Reformation Sunday

Reformation Sunday

Wicker Park Lutheran Church

Rev. Jason S. Glombicki

October 30, 2022

Looking at all of today’s texts, Jeremiah is pulling at me in the most. It doesn’t happen often that a reading from the Hebrew Scriptures grabs me more than the gospel reading. After all, Jesus is kind of a big deal in Christianity. But, I think it’s the reformational aspect and the covenantal language that draws me to its wisdom.

Before we get too deep into all that, I want to make sure we’re all on the same page. In Biblical terms, what is a covenant? It’s like what we would call a contract, treaty, or will. It’s something that establishes the basis of a relationship and sometimes includes promises and conditions along with consequences for breaking the covenant. In modern times, marriage is a well-known type of covenant. In the Bible there are a handful covenants. Can we think of any? The Noahic covenant– the one where God promises not to flood the world again. The Abrahamic covenant – the promise that God would make of Abraham a great nation and give his descendants land among other things. The covenant mentioned in Jeramiah is the Mosaic covenant. The main point of the Mosaic covenant is that IF the people obey God’s commands, then they will be God’s people, a holy nation. These commands include the big 10 – not the universities, but the commandments.

Part of that covenantal story is the only stained-glass window we have from the Hebrew Scriptures.[1] And in the reading from Jeremiah, there is an acknowledgement that the people broke the covenant. The people failed to love God and neighbor. The people trusted in themselves instead of God. The people literally worshiped money, power, and beauty. In the story, they turned to chaos, they were mocked by their enemies, and eventually Moses executed over 3,000 people. The covenant was broken.

But this isn’t a story from long ago, the Mosaic covenant is broken daily. I wonder how often do we fail to live out the covenant to follow God’s laws? Let’s take the first commandment to have no other gods.

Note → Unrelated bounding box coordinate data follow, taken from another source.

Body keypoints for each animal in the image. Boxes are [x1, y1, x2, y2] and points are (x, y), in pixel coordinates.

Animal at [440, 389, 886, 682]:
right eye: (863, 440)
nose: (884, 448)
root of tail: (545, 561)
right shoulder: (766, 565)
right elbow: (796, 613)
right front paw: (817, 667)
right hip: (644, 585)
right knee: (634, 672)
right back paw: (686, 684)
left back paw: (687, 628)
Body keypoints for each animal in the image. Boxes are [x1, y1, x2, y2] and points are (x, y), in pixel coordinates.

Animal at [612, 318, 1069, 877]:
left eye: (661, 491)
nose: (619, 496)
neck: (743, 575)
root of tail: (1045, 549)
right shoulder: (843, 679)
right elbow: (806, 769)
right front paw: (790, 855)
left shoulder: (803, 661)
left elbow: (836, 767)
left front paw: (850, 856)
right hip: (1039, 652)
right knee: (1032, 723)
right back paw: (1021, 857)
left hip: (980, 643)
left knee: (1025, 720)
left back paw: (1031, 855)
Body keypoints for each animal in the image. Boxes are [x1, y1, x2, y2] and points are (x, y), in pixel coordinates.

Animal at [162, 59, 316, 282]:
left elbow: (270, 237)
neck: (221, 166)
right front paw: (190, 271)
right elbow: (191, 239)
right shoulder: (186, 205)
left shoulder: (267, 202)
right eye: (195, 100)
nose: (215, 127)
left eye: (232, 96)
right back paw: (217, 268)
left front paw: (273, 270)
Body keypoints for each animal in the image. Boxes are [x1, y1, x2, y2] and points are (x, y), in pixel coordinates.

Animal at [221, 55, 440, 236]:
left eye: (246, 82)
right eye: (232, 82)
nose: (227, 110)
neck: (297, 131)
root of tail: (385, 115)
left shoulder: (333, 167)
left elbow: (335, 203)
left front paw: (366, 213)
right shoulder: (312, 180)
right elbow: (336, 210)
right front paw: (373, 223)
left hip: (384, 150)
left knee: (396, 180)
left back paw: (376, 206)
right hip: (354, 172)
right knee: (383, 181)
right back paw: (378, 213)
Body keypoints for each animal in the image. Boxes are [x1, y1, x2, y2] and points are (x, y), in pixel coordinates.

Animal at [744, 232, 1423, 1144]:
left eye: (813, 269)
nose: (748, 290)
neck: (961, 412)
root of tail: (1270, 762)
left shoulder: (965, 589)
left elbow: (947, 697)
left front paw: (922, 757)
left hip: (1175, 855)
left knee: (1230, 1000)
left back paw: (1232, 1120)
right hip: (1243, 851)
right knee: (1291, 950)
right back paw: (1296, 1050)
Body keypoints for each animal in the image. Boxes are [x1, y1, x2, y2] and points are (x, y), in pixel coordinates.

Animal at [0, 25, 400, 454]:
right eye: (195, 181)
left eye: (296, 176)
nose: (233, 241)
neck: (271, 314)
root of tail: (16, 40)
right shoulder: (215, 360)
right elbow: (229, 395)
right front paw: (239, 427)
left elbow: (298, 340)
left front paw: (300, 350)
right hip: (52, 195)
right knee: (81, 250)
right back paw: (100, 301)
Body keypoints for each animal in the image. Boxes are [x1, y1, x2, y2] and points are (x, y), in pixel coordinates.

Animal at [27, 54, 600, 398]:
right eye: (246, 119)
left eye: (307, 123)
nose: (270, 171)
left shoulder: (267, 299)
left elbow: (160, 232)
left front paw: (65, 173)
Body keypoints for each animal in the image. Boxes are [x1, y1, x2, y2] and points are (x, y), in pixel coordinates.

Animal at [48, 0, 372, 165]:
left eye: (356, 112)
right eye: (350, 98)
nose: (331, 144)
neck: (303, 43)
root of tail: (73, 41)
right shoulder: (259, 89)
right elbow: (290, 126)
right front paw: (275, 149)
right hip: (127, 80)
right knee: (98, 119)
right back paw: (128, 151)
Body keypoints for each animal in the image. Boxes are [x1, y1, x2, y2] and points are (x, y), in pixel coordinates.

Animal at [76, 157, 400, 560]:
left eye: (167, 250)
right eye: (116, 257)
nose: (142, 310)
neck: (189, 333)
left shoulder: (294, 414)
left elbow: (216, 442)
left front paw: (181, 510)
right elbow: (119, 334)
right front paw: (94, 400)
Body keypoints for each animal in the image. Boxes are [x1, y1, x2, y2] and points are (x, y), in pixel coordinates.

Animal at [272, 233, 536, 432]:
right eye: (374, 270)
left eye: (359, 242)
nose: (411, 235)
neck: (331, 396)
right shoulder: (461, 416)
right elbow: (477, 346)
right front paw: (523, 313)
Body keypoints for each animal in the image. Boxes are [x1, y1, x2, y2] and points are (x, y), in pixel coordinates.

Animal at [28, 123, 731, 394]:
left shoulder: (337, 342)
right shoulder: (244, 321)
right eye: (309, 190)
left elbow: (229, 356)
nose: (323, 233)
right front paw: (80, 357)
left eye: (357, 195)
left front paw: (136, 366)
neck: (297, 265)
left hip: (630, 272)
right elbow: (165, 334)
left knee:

Chances are we break that one without even realizing it. We often worship, emphasize, or honor other idols. We value and idolize the pursuit of money, status, and prestige over loving our neighbor. We venerate process and productivity over God’s covenant of love.

Or how about when we deceive others by selectively posting only our best pictures on social media? There we project an unrealistic idea of perfection, and we intentionally leave out the fully reality. In doing so, researchers tell us that it harms our neighbor’s body, mind, and spirit.[2] That harm breaks the fifth commandment. So too, in our desire to consume, buy, and have the latest, we harm our neighbors. Our actions take advantage of the poor and oppressed who farm our food, sew our clothing, and risk their lives for our technology. In doing so, we break the ninth and tenth commandment. You see, far too often, we, like the Israelites, reject God’s covenant, we fail to love God, and we neglect to care for our neighbor. And that is what Jeremiah names.

But Jeramiah reminds us of more than that. Jeramiah proclaims a reformation. Not a Martin Luther reformation. Not a reformation that you and I oversee. Not a reformation that we can screw up again with our pride and privilege. Rather this reformation comes from the first reformer. You see, we have a God who remains faithful and will continually seek out new ways to strengthen our relationship. So, if that covenant written on stone can be broken by you and me all the time, then God re-forms that covenant. God says, “I’m going to make this foolproof. I’m going to embed my law within humankind.  I’m going to put the law of love in their heart and into every fiber of their being. And on that day, no one will need to speak about needing to love God and love neighbor, but instead, on that day, all will already love and the broken covenant of old will be forgotten.”

And isn’t that a beautiful vision? The vision of a day where all will know God, love God, and love our neighbor. And it’s not that far-fetched of a thought, for throughout the scriptures we hear that our God is always doing new things, that God is obsessively looking for new ways to be our God, and relentlessly encouraging us to find new ways for us to be God’s people. We have a God who is fixated on transforming us for love. As a result, our God will change as many times as needed to get us to see, hear, and experience God’s love. We have a God who took on human form in Jesus to remind us of that truth. A God who fills us with the Holy Spirit so that we might embody God’s love. A God who loves us without a conditional clause in this new covenant. For our God relentless pursues that day where every one of us will have love written in our hearts.

And that is what Reformation Sunday is about. It’s a day where we honor our God who never gives up on love. A God who will go to every extreme to reach us, to support us, and to love us. We have a God who is the first reformer. The one who will take on the form of anyone, anything, and take root in any place for the sake of love. And so, we are invited to be on the lookout for God’s reformation. We are encouraged to reform our lives, our church, and our world to better embrace God’s love because we have been loved first. Friends, on this day and always, we are set free from the covenant of old so that we might reflect God’s reforming character all for the sake of love.  Amen.